Note that while Getty has many fewer images in its Creative collection than Shutterstock (10 to 12 million vs. over 70 million) it usually has more images on the subjects searched than Shutterstock. It is also very competitive in terms of numbers with Alamy that also has around 70 million images. It is also interesting to compare Alamy with Shutterstock. Both have about the same number of images in their collections, but for these particular searches Alamy tends to have much higher returns.

On Getty, Shutterstock and iStock, if the images have people in them they are supposed to be releases. I suspect that many that are not marked as released do actually have releases. But, the word released was not used as a keyword.

Customers that only want to see released images will have great difficulty in determining whether a particular image is released, or not. On the other hand, it is definitely not safe for the customer to assume that every image of people in the Getty, Shutterstock or iStock collections has an adequate release.

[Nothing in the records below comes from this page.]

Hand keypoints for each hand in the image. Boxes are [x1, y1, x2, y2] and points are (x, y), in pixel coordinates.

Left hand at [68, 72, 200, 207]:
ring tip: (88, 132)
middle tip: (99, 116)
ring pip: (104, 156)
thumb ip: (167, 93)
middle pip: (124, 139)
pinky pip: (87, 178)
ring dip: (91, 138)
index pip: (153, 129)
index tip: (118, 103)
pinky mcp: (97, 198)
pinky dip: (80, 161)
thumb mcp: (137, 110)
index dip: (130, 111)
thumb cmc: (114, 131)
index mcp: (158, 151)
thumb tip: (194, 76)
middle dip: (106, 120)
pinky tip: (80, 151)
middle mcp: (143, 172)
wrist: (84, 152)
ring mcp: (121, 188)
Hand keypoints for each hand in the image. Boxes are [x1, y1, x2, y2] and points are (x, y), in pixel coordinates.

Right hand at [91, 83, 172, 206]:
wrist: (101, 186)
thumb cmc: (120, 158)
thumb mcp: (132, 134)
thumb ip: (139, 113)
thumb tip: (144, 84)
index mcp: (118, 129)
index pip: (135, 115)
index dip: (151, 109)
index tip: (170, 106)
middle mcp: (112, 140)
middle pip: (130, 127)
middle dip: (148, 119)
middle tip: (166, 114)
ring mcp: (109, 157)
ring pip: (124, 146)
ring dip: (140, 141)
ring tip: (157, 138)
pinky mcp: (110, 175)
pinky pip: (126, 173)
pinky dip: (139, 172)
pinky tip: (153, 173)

It is also interesting to see the kind of images that are included in the “released” collection. Many have no people in them at all. Thus, it is difficult to see how they come up in a search for people. A number of photographers seem to think that as long as you can’t see a face, then it is OK to mark an image as released. There as shots of large groups of people taken from the rear that are marked released. I also found some pictures of statues that were marked released.

The next time you're keywording it may be useful to add that little word. The photographer who called my attention to this issue says he has “a few images that are consistent sellers” that he attributes to the fact that he has uses "released" as a keyword. Thus, in at least some cases his work is competing against many fewer images.

Copyright © 2016 Jim Pickerell. The above article may not be copied, reproduced, excerpted or distributed in any manner without written permission from the author. All requests should be submitted to Selling Stock at 10319 Westlake Drive, Suite 162, Bethesda, MD 20817, phone 301-461-7627, e-mail: wvz@fpcubgbf.pbz

Jim Pickerell is founder of, an online newsletter that publishes daily. He is also available for personal telephone consultations on pricing and other matters related to stock photography. He occasionally acts as an expert witness on matters related to stock photography. For his current curriculum vitae go to:  


  • Sheron Resnick Posted Apr 5, 2016
    Dear Jim:

    In many cases (this is true in all our sites), "Released" is a search filter rather than a keyword. ShutterStock has "Editorial/NonEditorial" as one of their filters.

    Getty has "For commercial use" as a filter.

    I assume these filters are equivalent to released. On our sites, we generally use the word "Released" as a filter. In all these cases, it is a dedicated filter field not a keyword.